INFORMATION GIVEN Start Marker

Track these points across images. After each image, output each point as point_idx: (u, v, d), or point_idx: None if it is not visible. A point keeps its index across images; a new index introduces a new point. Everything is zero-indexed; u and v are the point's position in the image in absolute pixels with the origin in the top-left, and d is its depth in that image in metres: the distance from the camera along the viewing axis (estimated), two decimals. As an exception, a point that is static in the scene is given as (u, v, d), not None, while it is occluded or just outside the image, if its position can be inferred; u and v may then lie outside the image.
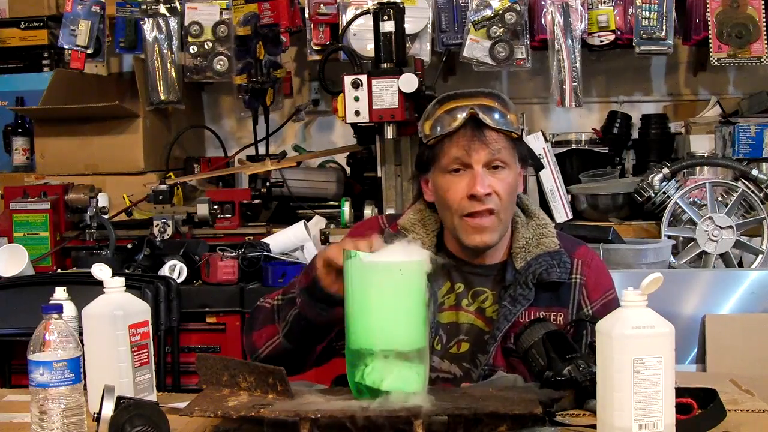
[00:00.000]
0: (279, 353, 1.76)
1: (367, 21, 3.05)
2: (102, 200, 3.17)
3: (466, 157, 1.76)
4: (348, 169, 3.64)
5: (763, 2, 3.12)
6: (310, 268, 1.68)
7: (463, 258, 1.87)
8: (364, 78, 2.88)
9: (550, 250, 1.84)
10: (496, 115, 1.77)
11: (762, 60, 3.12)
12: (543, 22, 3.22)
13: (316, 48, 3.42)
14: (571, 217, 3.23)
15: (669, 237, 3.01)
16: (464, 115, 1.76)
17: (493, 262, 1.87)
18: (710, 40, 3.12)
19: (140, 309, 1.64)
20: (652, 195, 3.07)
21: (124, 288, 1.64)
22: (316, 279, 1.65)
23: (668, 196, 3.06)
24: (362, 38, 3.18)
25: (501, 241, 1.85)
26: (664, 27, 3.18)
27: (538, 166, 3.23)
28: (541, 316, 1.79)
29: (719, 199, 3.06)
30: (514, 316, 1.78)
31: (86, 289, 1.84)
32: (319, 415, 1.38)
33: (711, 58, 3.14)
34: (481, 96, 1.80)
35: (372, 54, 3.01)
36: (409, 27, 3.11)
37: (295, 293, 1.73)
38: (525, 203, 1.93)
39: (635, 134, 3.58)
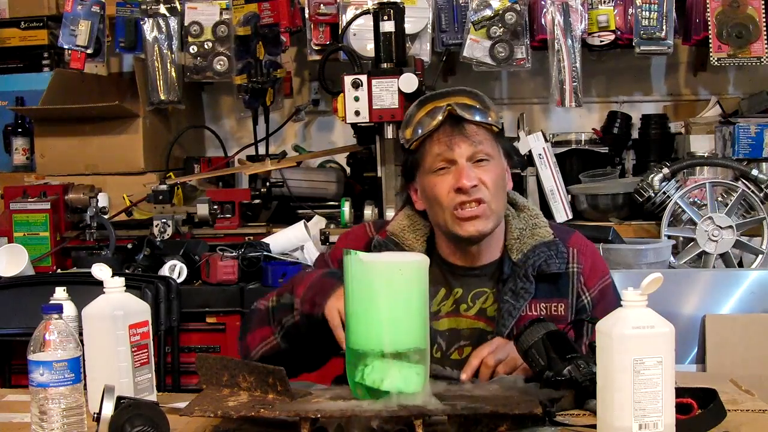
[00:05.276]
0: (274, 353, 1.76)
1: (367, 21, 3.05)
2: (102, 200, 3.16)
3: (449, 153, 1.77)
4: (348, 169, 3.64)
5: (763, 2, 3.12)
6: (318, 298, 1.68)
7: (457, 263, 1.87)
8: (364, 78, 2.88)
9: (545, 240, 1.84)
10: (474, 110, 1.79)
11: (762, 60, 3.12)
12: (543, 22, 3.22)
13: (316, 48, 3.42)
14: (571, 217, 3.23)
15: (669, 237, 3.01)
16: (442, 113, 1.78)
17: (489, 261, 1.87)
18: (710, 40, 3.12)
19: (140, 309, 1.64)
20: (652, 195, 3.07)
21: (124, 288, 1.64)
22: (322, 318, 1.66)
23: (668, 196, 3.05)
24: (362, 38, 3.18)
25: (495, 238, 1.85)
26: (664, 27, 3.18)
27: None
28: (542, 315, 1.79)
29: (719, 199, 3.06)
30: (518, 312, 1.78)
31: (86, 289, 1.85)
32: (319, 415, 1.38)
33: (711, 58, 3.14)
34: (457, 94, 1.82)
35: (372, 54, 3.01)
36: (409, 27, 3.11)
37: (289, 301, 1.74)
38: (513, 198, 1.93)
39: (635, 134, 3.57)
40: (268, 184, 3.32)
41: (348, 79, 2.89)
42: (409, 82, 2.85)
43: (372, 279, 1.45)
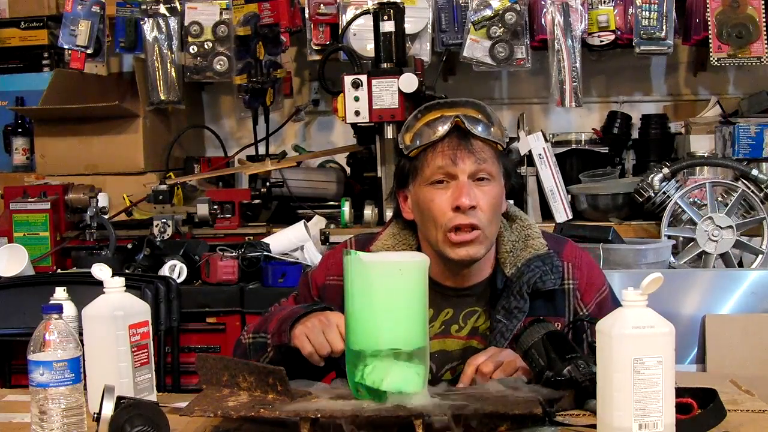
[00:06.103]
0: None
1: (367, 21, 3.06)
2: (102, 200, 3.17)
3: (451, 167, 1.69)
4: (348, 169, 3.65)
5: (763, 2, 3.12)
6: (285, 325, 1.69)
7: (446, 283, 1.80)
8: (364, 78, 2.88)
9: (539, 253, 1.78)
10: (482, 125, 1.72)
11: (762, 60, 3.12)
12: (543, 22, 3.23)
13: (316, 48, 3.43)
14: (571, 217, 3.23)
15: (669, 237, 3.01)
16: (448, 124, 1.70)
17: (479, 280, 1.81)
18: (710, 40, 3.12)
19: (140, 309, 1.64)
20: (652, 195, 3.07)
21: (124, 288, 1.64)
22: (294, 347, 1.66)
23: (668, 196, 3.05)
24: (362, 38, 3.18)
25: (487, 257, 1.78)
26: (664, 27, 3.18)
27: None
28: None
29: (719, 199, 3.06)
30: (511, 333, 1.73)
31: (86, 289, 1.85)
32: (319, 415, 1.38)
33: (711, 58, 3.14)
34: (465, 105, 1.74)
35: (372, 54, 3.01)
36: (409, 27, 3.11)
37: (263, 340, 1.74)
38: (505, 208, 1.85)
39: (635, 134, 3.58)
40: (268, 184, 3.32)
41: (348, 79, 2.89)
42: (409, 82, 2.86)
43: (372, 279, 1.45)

INFORMATION GIVEN End Marker
INFORMATION GIVEN Start Marker

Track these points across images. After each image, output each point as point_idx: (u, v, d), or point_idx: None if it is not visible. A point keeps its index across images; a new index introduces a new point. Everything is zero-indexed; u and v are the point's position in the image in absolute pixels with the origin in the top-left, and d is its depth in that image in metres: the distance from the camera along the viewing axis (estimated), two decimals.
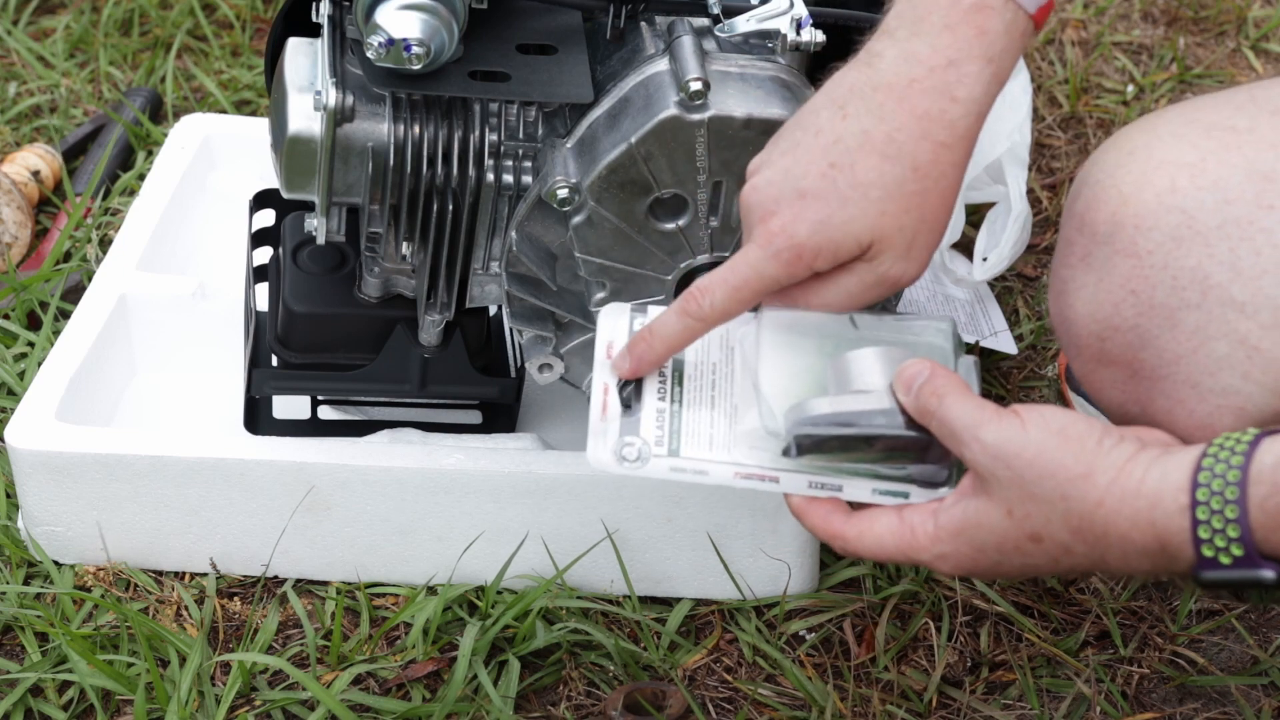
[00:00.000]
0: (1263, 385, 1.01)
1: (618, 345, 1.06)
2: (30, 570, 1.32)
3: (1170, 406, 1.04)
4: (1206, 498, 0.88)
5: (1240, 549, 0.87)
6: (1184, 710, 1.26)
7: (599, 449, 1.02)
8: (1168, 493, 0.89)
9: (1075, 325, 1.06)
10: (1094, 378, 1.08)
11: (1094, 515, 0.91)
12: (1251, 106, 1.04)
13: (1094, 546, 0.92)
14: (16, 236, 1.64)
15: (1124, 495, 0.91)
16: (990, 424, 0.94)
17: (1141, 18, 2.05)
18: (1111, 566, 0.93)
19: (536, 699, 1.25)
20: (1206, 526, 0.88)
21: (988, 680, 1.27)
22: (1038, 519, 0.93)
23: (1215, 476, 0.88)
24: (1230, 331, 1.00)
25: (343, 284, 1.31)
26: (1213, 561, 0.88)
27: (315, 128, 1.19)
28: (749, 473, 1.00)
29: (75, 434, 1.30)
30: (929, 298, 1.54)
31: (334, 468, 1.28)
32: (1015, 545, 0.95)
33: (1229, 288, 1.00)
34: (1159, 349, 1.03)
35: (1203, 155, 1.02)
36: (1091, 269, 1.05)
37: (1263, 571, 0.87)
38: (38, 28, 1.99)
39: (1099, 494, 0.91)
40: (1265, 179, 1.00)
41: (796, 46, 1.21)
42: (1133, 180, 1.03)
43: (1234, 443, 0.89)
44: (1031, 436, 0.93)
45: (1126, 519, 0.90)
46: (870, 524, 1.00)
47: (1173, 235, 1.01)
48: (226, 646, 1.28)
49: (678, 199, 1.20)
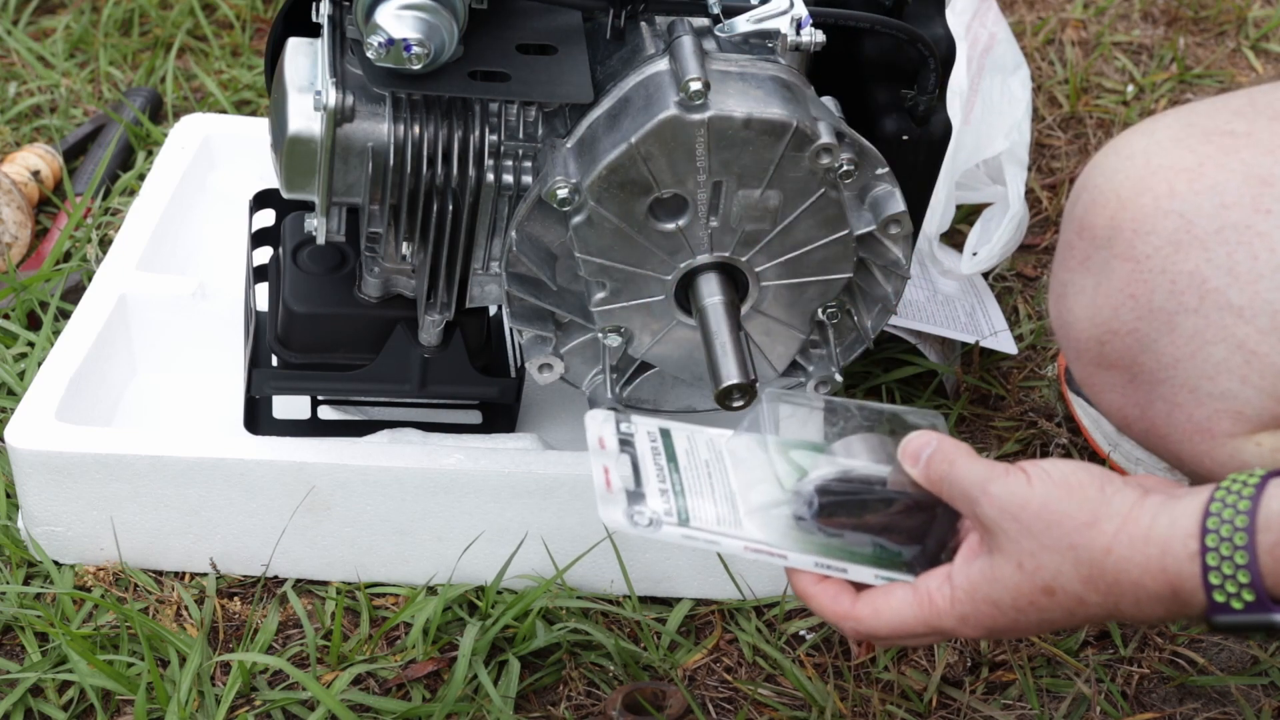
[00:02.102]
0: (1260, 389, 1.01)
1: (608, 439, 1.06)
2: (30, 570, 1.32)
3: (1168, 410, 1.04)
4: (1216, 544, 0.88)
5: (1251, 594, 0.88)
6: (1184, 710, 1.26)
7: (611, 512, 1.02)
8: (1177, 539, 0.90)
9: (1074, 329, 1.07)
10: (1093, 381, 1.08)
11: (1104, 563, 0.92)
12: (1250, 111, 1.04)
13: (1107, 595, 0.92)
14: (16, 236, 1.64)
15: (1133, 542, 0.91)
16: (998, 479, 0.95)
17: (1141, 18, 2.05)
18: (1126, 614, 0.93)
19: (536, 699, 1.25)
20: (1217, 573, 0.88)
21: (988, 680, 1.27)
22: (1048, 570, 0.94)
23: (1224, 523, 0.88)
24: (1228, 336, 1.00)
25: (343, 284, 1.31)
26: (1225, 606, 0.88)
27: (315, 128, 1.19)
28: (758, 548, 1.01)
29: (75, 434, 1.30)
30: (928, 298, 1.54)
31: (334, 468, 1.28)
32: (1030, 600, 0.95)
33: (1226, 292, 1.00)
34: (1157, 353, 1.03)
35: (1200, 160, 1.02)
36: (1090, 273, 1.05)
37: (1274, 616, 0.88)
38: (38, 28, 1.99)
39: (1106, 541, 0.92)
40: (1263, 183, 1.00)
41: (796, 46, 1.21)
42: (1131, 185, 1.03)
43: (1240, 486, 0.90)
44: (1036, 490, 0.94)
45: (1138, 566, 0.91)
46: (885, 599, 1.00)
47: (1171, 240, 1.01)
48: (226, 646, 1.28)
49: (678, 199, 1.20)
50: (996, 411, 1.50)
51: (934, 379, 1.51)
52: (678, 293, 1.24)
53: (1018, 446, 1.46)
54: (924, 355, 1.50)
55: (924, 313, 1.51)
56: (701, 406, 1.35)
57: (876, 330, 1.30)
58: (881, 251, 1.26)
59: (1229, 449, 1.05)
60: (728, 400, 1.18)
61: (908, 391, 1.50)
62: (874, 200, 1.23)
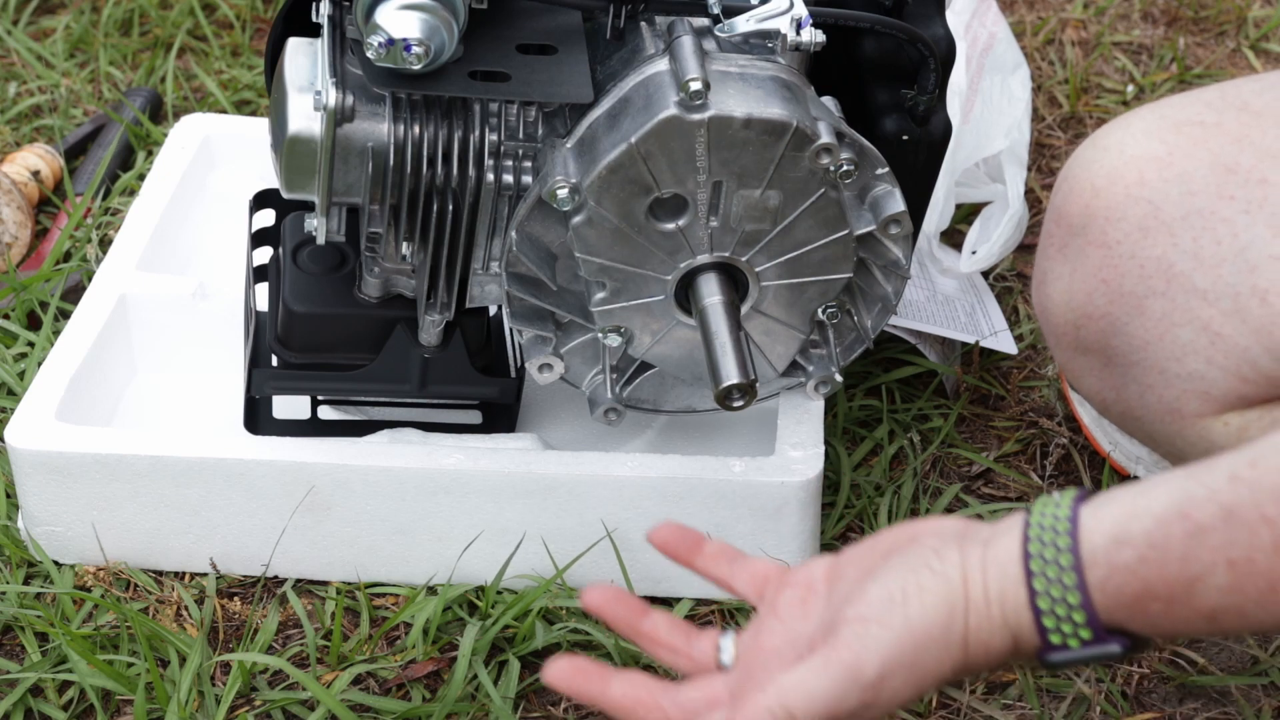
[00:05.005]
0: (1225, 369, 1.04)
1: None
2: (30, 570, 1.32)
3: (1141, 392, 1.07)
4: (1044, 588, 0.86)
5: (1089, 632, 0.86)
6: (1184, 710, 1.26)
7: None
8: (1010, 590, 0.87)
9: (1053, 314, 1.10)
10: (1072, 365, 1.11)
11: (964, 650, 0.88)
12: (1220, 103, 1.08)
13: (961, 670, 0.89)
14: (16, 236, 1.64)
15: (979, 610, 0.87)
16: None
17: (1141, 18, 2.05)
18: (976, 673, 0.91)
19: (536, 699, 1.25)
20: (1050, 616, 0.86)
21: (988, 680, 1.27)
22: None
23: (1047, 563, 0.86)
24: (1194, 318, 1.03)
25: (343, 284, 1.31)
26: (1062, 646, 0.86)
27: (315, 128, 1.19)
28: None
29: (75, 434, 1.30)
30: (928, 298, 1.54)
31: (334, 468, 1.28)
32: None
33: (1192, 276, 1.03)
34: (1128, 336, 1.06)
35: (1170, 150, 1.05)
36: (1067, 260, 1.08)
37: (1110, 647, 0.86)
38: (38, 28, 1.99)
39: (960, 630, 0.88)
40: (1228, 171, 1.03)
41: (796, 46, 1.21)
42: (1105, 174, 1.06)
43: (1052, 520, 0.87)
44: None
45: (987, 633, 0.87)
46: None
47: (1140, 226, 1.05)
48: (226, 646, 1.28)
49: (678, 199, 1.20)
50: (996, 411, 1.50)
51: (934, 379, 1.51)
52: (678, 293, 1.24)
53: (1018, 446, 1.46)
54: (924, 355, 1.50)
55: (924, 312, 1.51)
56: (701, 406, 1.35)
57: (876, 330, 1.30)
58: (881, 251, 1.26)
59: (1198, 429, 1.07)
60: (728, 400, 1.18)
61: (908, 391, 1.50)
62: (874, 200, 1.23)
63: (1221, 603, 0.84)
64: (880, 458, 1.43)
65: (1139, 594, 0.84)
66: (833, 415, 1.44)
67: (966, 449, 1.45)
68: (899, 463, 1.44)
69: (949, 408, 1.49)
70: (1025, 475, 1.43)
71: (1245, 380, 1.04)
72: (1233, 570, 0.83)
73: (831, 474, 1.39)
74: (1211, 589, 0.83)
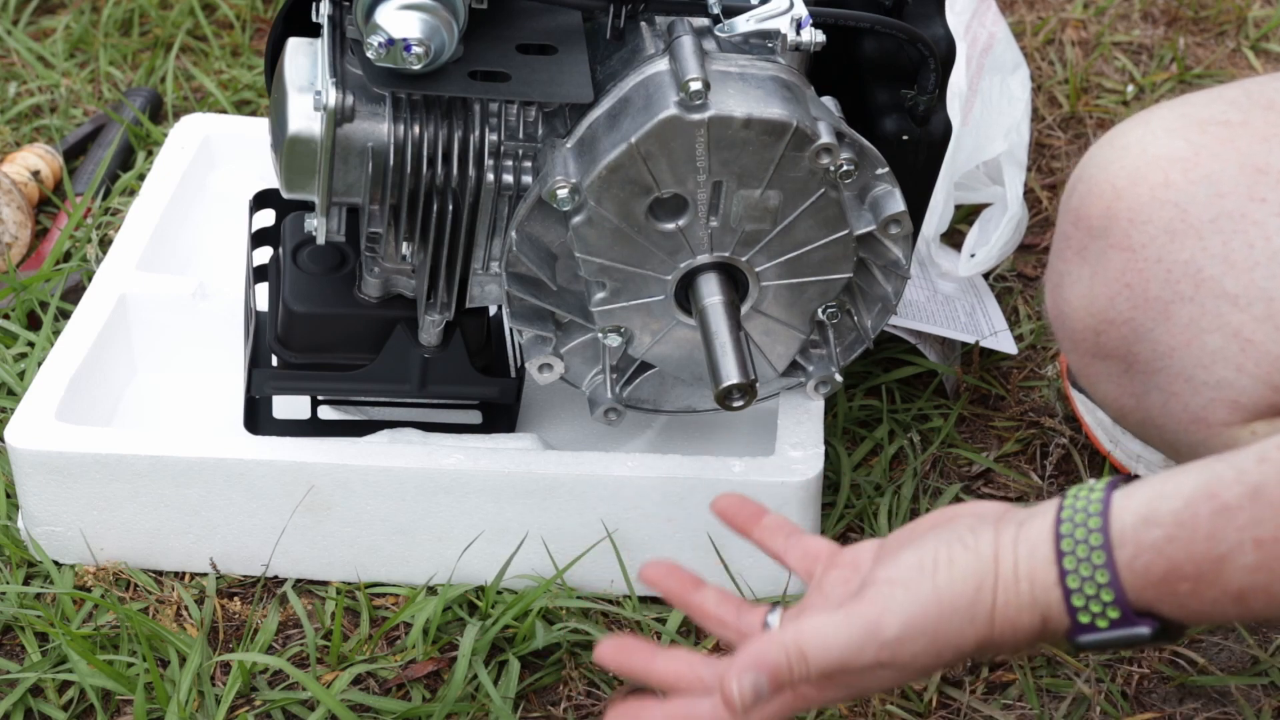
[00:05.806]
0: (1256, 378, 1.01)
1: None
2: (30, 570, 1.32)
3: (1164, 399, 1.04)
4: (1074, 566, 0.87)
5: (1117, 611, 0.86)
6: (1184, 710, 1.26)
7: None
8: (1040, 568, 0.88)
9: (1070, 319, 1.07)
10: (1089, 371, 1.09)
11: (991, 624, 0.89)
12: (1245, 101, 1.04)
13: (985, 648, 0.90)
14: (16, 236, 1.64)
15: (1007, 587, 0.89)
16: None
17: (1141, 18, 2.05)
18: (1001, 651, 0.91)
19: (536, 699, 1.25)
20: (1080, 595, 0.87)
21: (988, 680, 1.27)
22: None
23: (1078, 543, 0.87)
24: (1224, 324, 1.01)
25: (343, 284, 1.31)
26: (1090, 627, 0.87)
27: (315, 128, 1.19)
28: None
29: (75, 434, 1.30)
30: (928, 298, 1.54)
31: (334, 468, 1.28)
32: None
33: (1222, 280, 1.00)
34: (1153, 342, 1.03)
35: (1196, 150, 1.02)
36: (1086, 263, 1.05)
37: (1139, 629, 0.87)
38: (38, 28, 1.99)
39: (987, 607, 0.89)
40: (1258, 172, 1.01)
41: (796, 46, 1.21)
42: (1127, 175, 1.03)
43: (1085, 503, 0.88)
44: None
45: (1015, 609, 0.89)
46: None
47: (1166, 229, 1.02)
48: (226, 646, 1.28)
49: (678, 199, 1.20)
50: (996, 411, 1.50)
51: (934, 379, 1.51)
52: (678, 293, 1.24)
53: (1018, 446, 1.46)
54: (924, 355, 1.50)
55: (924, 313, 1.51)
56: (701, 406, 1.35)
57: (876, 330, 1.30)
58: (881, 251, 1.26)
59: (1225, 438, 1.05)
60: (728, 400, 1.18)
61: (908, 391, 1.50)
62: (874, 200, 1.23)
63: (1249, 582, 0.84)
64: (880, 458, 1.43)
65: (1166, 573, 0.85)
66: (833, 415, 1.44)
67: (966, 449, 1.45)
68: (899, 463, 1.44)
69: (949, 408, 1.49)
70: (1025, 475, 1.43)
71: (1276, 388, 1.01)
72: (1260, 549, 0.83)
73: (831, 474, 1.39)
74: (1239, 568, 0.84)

INFORMATION GIVEN End Marker
INFORMATION GIVEN Start Marker

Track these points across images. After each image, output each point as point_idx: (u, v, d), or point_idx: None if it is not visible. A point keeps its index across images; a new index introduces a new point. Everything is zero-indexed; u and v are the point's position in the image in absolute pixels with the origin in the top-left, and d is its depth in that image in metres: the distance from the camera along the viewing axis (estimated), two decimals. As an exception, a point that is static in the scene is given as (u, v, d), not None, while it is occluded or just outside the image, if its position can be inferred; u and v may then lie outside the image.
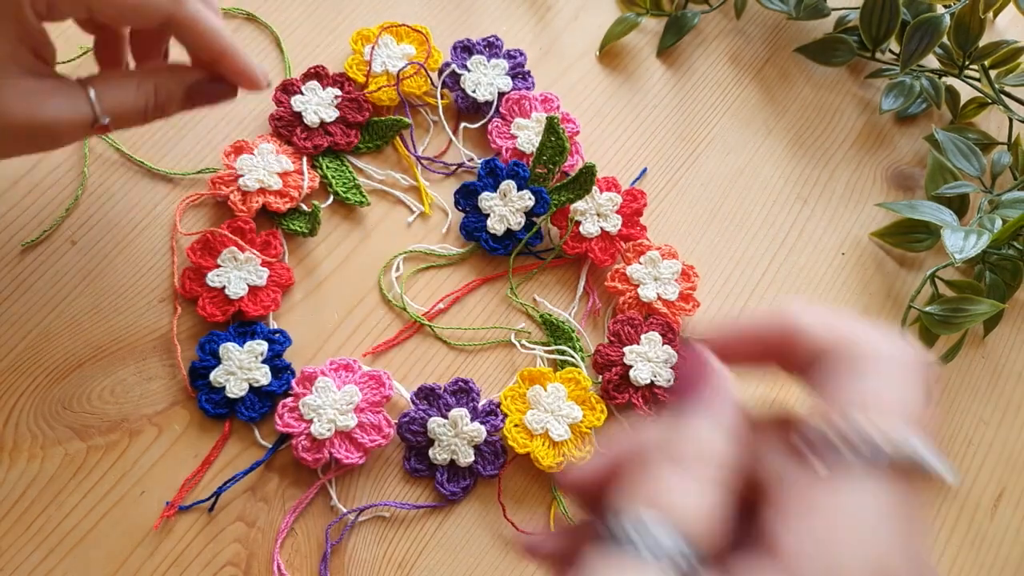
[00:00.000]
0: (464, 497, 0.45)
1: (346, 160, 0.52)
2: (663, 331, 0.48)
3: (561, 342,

INFORMATION GIVEN End Marker

WORK TO BE COMPLETED: Retype only the stretch of lines above starting at the one with "28: (749, 473, 1.00)" and stopping at the one with "46: (870, 524, 1.00)", exactly as written, with both kept.

SOLUTION TO THE EXERCISE:
28: (749, 473, 1.00)
29: (75, 434, 1.30)
30: (929, 298, 1.54)
31: (334, 468, 1.28)
32: (1015, 545, 0.95)
33: (1229, 288, 1.00)
34: (1159, 349, 1.03)
35: (1203, 155, 1.02)
36: (1091, 269, 1.05)
37: (1263, 571, 0.87)
38: (38, 28, 1.99)
39: (1099, 494, 0.91)
40: (1265, 179, 1.00)
41: (796, 46, 1.21)
42: (1133, 180, 1.03)
43: (1234, 443, 0.89)
44: (1031, 436, 0.93)
45: (1126, 519, 0.90)
46: (870, 524, 1.00)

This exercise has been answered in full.